Kathmandu mayor cancels visit in protest. Government to communicate with China before making its stance public.
Calls are growing from different quarters urging the government to request China for a map revision, after a new map released by the northern neighbour on Monday did not show the Lipulekh, Kalapani and Limpiyadhura areas inside Nepal.
Nepal’s new map issued in May 2020 had included the three areas, which are currently under Indian control. Nepal government had issued the new map after India a few months earlier released its own map by including the areas.
On Thursday, Kathmandu Mayor Balen Shah announced on social media that he had cancelled his scheduled five-day China visit, which was starting Thursday, to protest the Chinese decision to “show the Nepali territories inside India.”
The new Chinese map released on Monday night has included India’s Arunachal Pradesh and the disputed Aksai Chin area inside China. The map also shows the territories bordering China, but the pointed spur of the Nepal map is notably absent.
Beijing’s decision to use the old Nepal map has left many in Kathmandu surprised.
The government has, meanwhile, said it will register its concerns with China through diplomatic channels. On Wednesday evening, speaking at a press conference organised at the Ministry for Information and Communications to make public the Cabinet’s decisions, Minister for Information and Communication Rekha Sharma, who is also the government spokesperson, said the government would make its position public after discussing the map with the Chinese government.
“We will employ diplomacy to resolve the matter. Our official map has a pointed spur and it was endorsed unanimously by Parliament. We will ask them why they refrained from using our new map,” minister Sharma said.
After India unilaterally released a new political map in November 2019 by incorporating Kalapani, Lipulekh, and Limpiyadhura areas, which are claimed by Nepal, and refused to entertain Nepal’s concerns over the map, the then government led by UML chief KP Sharma Oli, in a tit-for-tat move, unveiled the new map of Nepal in May 2020 by incorporating the three areas. This added a pointed spur on the northwest corner of the Nepal map.
“Our friendly neighbour China has undermined the map that was ratified by the sovereign parliament of Nepal. We objected to the move. We urge those concerned to study history and rectify the map immediately,” Biraj Bhakta Shrestha, a lawmaker from the Rastriya Swatantra Party, posted on the social media platform X (formerly Twitter).
Earlier in the day, Mayor Shah had taken to social media to register his protest against the map.

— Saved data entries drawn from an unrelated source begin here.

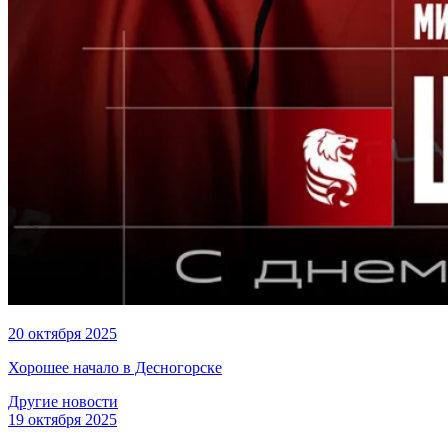
20 октября 2025
Хорошее начало в Десногорске
Другие новости
19 октября 2025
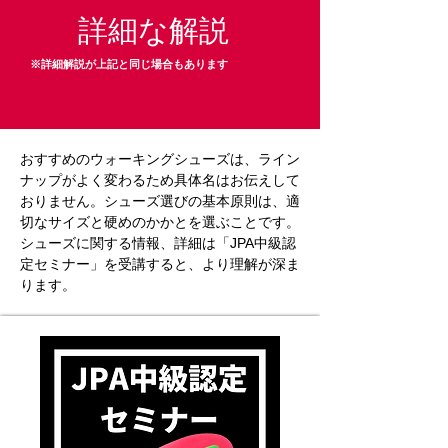
詳細な解説
※詳細解説が上記と同じ場合もあります
おすすめのウォーキングシューズは、ライン
ナップがよく変わるため具体名はお伝えして
おりません。シューズ選びの基本原則は、適
切なサイズと硬めのかかとを選ぶことです。
シューズに関する情報、詳細は「JPA中級認
定セミナー」を受講すると、より理解が深ま
ります。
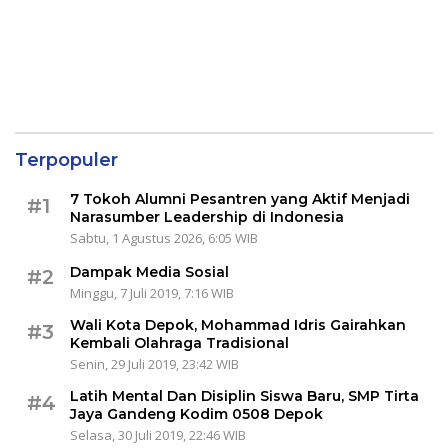
Terpopuler
7 Tokoh Alumni Pesantren yang Aktif Menjadi
#1
Narasumber Leadership di Indonesia
Sabtu, 1 Agustus 2026, 6:05 WIB
Dampak Media Sosial
#2
Minggu, 7 Juli 2019, 7:16 WIB
Wali Kota Depok, Mohammad Idris Gairahkan
#3
Kembali Olahraga Tradisional
Senin, 29 Juli 2019, 23:42 WIB
Latih Mental Dan Disiplin Siswa Baru, SMP Tirta
#4
Jaya Gandeng Kodim 0508 Depok
Selasa, 30 Juli 2019, 22:46 WIB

“I consider China’s step to show Nepali territory as that of India as wrong,” said Shah on Facebook and X. “So, I have decided not to embark on a five-day visit at China’s invitation on moral grounds.”
Leaders and members from various political parties have also criticised the Chinese decision to use Nepal’s old map.
A senior foreign ministry official said they are closely following the unfolding situation on the map row, but they would not rush to make the government stance public.
“The map row has surfaced right ahead of Prime Minister Pushpa Kamal Dahal’s scheduled China visit, so we are not in a position to escalate the matter, but we will definitely follow up on it after ascertaining whether the then Oli government had communicated with China before releasing the new map,” the official said.
Prime Minister Pushpa Kamal Dahal is visiting China from September 22, but an official announcement is yet to be made.
Similarly, the Nepal Students’ Union, the student wing of the ruling Nepali Congress, on Thursday staged a protest outside the Embassy of China in Kathmandu accusing the northern neighbour of failing to recognise Nepal’s actual territories in its new map.
Student leaders carrying placards chanted slogans demanding the northern neighbour correct its map. They also submitted a memorandum to the embassy calling for an immediate rectification of the new map. The protesters were briefly detained by police.